Zum Tod der Künstlerin Teresa Burga: Vom Pop zum Konzept

Die perua­nische Künstlerin Teresa Burga ist gestorben. In ihrem Werk nahm sie die Dekolonisierung der Kunst vorweg.

Ältere Dame mit grauen kurzen Locken: die Künstlerin Teresa Burga

Vorläuferin der Medienkunst ud Protokollantin der gesellschaftlichen Verhältnisse: Teresa Burga Foto: Imago

„Work that Disappears when the Viewer Tries to Approach it (Proposal III)“: Wenn das nicht reizt, neugierig macht und die Be­trach­te­r*in­nen schnell zu – wenn auch etwas verunsicherten – Mitschaffenden am Kunstwerk macht, was sonst? Das Versprechen, das Kunstwerk verschwinde, sobald man sich ihm nähere, stammt von Teresa Burga, 1935 in Iquitos in Peru geboren und am Donnerstag vergangener Woche in Lima im Alter von 85 Jahren gestorben.

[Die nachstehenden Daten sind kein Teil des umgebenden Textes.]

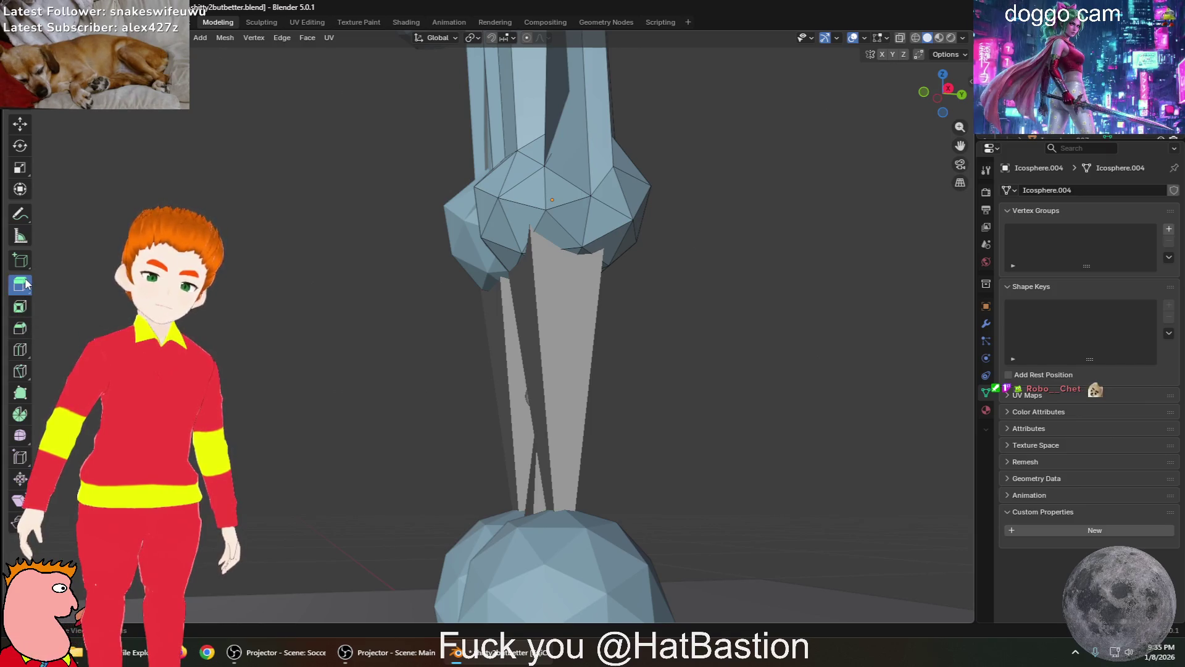
mouse_move(506, 230)
left_mouse_down()
mouse_move(635, 273)
mouse_move(637, 285)
left_mouse_up()
mouse_move(556, 290)
left_mouse_down()
mouse_move(543, 494)
mouse_move(563, 515)
left_mouse_up()
mouse_move(563, 516)
middle_mouse_down()
mouse_move(547, 470)
mouse_move(568, 448)
middle_mouse_up()
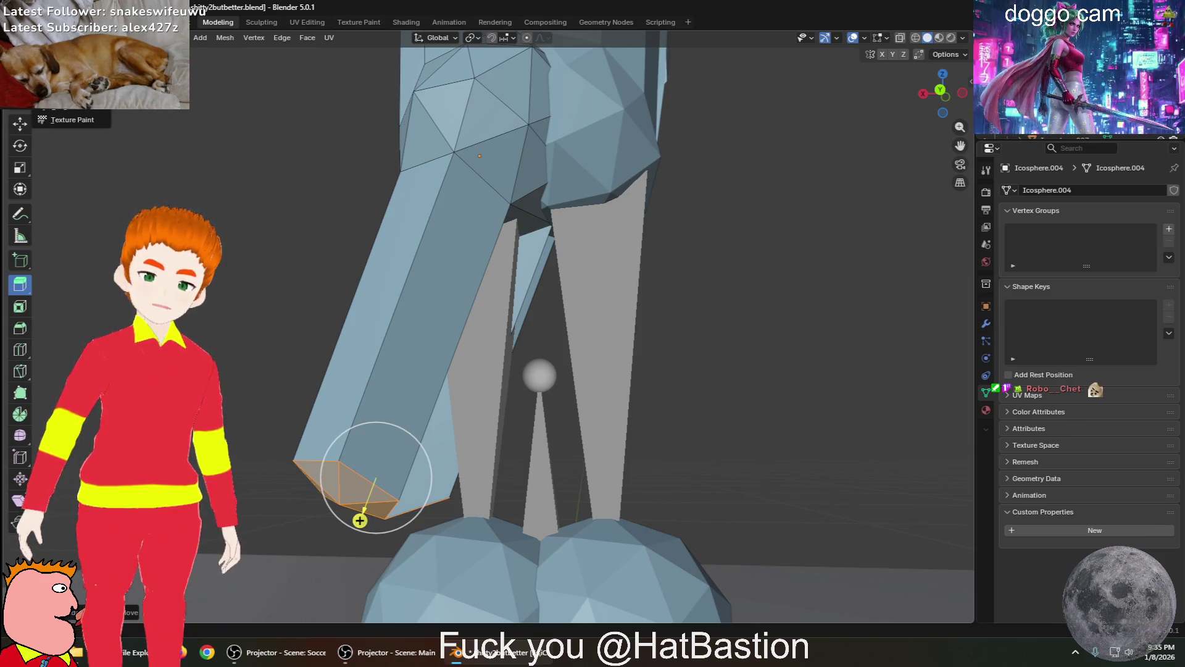
In Sculpt Mode, pull and tilt the extruded lower leg with Elastic strokes, undoing a bad one
key("ctrl+Tab")
left_click_drag(376, 494, 457, 488)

Sie installierte bunte Glühbirnen an der Stirnwand eines dunklen Raums, die aufleuchteten oder erlöschten, je nachdem, wie nah man an das Lichtbild herantrat. Es braucht also Distanz, um das Kunstwerk zu erfahren. Still und devot davorstehen führt aber wiederum nur in die Dunkelheit. Es braucht den Tanz, das ständige Vor- und Zurückschreiten, damit das Werk existiert. Ganz offensichtlich hat Teresa Burga damit das Unwahrscheinliche wahrgemacht und die Konzeptkunst zum Tanzen gebracht.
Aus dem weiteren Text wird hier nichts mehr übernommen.